Une promesse impossible à tenir

Face à cela, le gouvernement a promis, au cours du mois d’octobre dernier, que l’année 2019 connaîtra une situation meilleure, avec une quantité minime de billets imprimés, voire nulle, car, selon les prévisions qui émanaient du directeur général du Trésor public, les indicateurs économiques seraient en amélioration pour l’année 2019, dont le plus important est celui de la hausse de la fiscalité pétrolière et ordinaire.

Il est plus que probable que cette promesse ne sera pas tenue, car le déroulement des évènements aux échelles nationale et internationale prédit le contraire. A elle seule, la chute des cours du pétrole qui a secoué le marché international au cours du mois de décembre, de l’ordre de 28%, soit de 86 dollars à 59 dollars, fausse complètement la donne de la prédiction du directeur général du Trésor public.

Il s’agit d’un scénario qui risque de se répéter pour toute l’année 2019, car les Etats-Unis n’entendent pas rester les bras croisés face à la hausse des prix du pétrole et agiront de tout leur poids sur le cours des évènements géopolitiques, ainsi que sur l’influence qu’ils pourront avoir sur l’Opep pour maintenir des prix relativement bas puisqu’ils sont les premiers acheteurs à l’échelle mondiale de l’or noir.

Cela s’ajoute au comportement populiste du gouvernement algérien qui n’entend rien changer de sa politique de subvention qu’il a toujours adoptée et qui lui a servi à maintenir le calme au niveau social. Les dépenses continueront à enregistrer des montants importants, malgré les signes d’une grave crise qui risque de frapper le pays et sa stabilité.

En effet, la Loi de finances pour l’année 2019 prévoit bien une hausse substantielle du budget de fonctionnement. Aucun investissement ou réforme favorisant le changement n’est encore à prévoir pour l’amélioration du recouvrement des dettes fiscales non encaissées, notamment par la réduction des dépenses budgétaires des différentes institutions de l’Etat, la captation de l’argent circulant dans l’informel, ou le renforcement de l’investissement dans le sens de la diversification de l’économie pour la détacher de son rythme rentier.

Planche à billets, une solution à haut risque

Toutes les conditions sont réunies pour une année avec une planche à billets tournant à plein régime, d’autant plus que l’idée du recours à un endettement à l’international est complètement impensable pour le gouvernement, qui en est vacciné depuis la restructuration des années 1990, ayant fait payer au pays un lourd tribut en fermeture d’entreprises, de compression d’effectifs et d’ouverture sauvage sur l’importation.

Simplement, le recours une fois en core à la planche à billets pourrait être très négatif pour l’économie nationale. La chute de la valeur de la monnaie nationale qui va en résulter n’épargnera pas l’économie nationale avec tout ce que cela peut avoir comme effet sur les finances du pays et surtout sur le pouvoir d’achat des citoyens. Il ne faut pas perdre de l’esprit que l’Algérie n’a ni une économie productive ni une tendance exportatrice.

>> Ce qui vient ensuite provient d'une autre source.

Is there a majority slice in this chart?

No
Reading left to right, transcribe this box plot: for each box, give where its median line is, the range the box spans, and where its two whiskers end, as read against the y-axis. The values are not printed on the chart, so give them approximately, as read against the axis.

Il est bien entendu question, à ce niveau, de l’exportation hors hydrocarbures, car la vulnérabilité de l’exportation mono produit, et pétrolière en plus, risque d’aggraver les choses, au vu de la situation décrite plus haut. Dossier à suivre minutieusement, surtout avec les prochaines échéances électorales qui ne feront qu’accentuer la fermeture des portes à toute initiative réformatrice, en attendant le résultat des courses.